===== Selected excerpt

With AI increasingly taking on more responsibilities in the workplace, HR leaders are tasked with implementing the technology efficiently and effectively without losing sight of the human experience.

By Simon Kent

Technology’s role in the workplace is constantly shifting. The advent of AI and related solutions means the relationship between tech and employees is on the move once again. Today’s technology doesn’t just have the ability to replace jobs, but it fundamentally changes them and the way work is communicated and carried out. As AI assumes more responsibility and requires more employees to work alongside it, is the workplace becoming less human—a place where the keyboard is king and where interpersonal relationships take a back seat?

When Nic Marks, statistician and author of “Happiness is a Serious Business,” surveyed the U.K.’s workforce, he found more than 80% report weekly frustrations with the top causes interpersonal conflicts (23%) and poor IT/admin systems (23%). The experience of IT in the workplace, he argues, isn’t a set one. Rather, it depends on the system. “Bad tech creates friction,” he says. “Slow computers, clunky processes, excessive admin that drains both energy and happiness.”

==========

### Aim of the exercise
Reproduce the article above on AI and the human side of the workplace, word for word and in full.

===== Available data

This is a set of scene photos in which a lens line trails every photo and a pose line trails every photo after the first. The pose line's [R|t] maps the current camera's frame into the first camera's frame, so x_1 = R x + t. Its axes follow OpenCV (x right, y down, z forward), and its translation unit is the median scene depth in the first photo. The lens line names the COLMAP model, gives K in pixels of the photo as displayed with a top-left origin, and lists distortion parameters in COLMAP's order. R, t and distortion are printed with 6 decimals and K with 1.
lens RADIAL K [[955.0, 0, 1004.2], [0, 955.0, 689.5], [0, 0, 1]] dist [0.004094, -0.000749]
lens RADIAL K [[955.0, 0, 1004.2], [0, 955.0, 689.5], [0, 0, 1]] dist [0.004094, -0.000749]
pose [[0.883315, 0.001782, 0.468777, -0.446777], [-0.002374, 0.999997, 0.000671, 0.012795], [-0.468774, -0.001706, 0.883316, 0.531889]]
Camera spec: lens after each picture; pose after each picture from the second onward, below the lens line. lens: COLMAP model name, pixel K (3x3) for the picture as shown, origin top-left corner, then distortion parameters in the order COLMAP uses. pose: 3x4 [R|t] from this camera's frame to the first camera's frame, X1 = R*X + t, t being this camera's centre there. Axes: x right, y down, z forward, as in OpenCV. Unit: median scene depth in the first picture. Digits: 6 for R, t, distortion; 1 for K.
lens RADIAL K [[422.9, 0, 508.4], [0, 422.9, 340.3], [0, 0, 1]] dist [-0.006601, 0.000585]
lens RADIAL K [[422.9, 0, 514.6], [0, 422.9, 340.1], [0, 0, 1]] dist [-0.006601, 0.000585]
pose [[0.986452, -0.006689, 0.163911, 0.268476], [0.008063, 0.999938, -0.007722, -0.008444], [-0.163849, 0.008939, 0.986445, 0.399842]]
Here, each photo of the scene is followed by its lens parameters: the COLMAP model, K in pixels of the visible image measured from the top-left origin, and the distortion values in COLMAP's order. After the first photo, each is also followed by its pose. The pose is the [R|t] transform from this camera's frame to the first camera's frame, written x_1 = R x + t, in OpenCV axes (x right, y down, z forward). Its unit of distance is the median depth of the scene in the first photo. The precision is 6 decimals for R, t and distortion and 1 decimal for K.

==========

### Task result
With AI increasingly taking on more responsibilities in the workplace, HR leaders are tasked with implementing the technology efficiently and effectively without losing sight of the human experience.

By Simon Kent

Technology’s role in the workplace is constantly shifting. The advent of AI and related solutions means the relationship between tech and employees is on the move once again. Today’s technology doesn’t just have the ability to replace jobs, but it fundamentally changes them and the way work is communicated and carried out. As AI assumes more responsibility and requires more employees to work alongside it, is the workplace becoming less human—a place where the keyboard is king and where interpersonal relationships take a back seat?

When Nic Marks, statistician and author of “Happiness is a Serious Business,” surveyed the U.K.’s workforce, he found more than 80% report weekly frustrations with the top causes interpersonal conflicts (23%) and poor IT/admin systems (23%). The experience of IT in the workplace, he argues, isn’t a set one. Rather, it depends on the system. “Bad tech creates friction,” he says. “Slow computers, clunky processes, excessive admin that drains both energy and happiness.”